According to items I and II of article 4 of CVM Instruction 476, the Debentures will be offered only to qualified investors (as defined under the applicable CVM regulation) and are automatically exempted from public offering registration requirements with the CVM, in accordance with Article 19 of Law 6,385 of December 07, 1976, as amended, pursuant to CVM Instruction 476.
The Company will issue up to 400 (four hundred) Debentures with a par value on the Issue Date (as defined below) of R$1,000,000.00 (one million reais) (“Par Value”). The maturity will be 7 (seven) years starting on September 28, 2011, which is the “Issue Date”; hence, the maturity date is September 28, 2018. The Debentures will be entitled to payment of interest corresponding to 100% (one hundred percent) of the cumulative variation of the average daily rate of the Interbank Deposits DI, over extra-group ("DI Rate"), calculated and published daily by CETIP SA - Over The Counter Derivatives and Assets ("CETIP"), capitalized with a surcharge of 1.95% (one and ninety-five hundredths percent) per year of 252 (two hundred and fifty-two) days.
Amortization of Par Value will occur in eight (8) equal and consecutive semiannual installments from the 42nd (forty second) month from the Issue Date, with the first installment due on March 28, 2015.
The Companys subsidiary, Anhanguera Educacional Ltda. will guarantee full and timely payment of the financial obligations of the Debentures to holders and stand as jointly liable and principal payer of all obligations arising from the Debentures and the Issue.

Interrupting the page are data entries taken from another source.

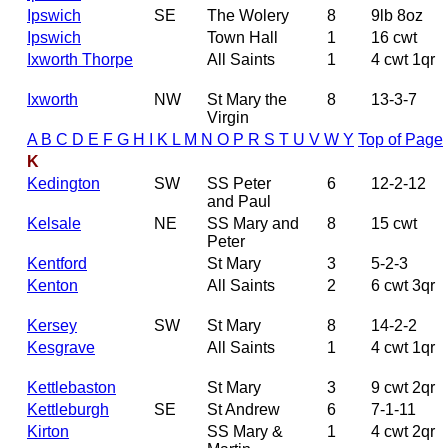
Ipswich
SE
The Wolery
8
9lb 8oz
Ipswich
Town Hall
1
16 cwt
Ixworth Thorpe
All Saints
1
4 cwt 1qr
Ixworth
NW
St Mary the
8
13-3-7
Virgin
A
B
C
D
E
F
G
H
I
K
L
M
N
O
P
R
S
T
U
V
W
Y
Top of Page
K
Kedington
SW
SS Peter
6
12-2-12
and Paul
Kelsale
NE
SS Mary and
8
15 cwt
Peter
Kentford
St Mary
3
5-2-3
Kenton
All Saints
2
6 cwt 3qr
Kersey
SW
St Mary
8
14-2-2
Kesgrave
All Saints
1
4 cwt 1qr
Kettlebaston
St Mary
3
9 cwt 2qr
Kettleburgh
SE
St Andrew
6
7-1-11
Kirton
SS Mary &
1
4 cwt 2qr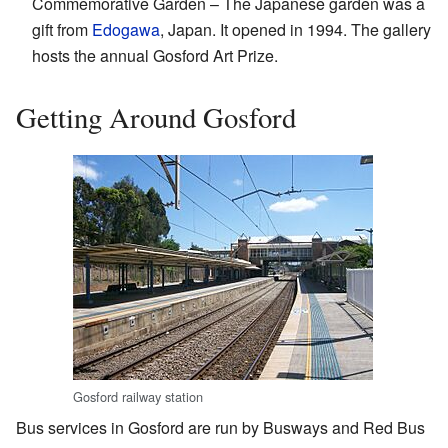
Commemorative Garden – The Japanese garden was a
gift from
Edogawa
, Japan. It opened in 1994. The gallery
hosts the annual Gosford Art Prize.
Getting Around Gosford
Gosford railway station
Bus services in Gosford are run by Busways and Red Bus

The Debentures will be registered for primary market distribution within the scope of the Restricted Offering, and registered for secondary market trading through the Securities Distribution System (Módulo de Distribuição de Títulos), or “SDT”, and the National Debentures System (Módulo Nacional de Debentures), or “SND”, respectively, each managed and operated by CETIP S.A. - Balcão Organizado de Ativos e Derivativos (“CETIP”). The offering and subsequent trades in the Debentures will be cleared and settled in the electronic systems of CETIP, and the Debentures held under custody at the central securities depository operated by CETIP.
The proceeds will be used to strengthen the Companys cash position and improve its debt profile, as well as to provide funds for the expansion of its activities.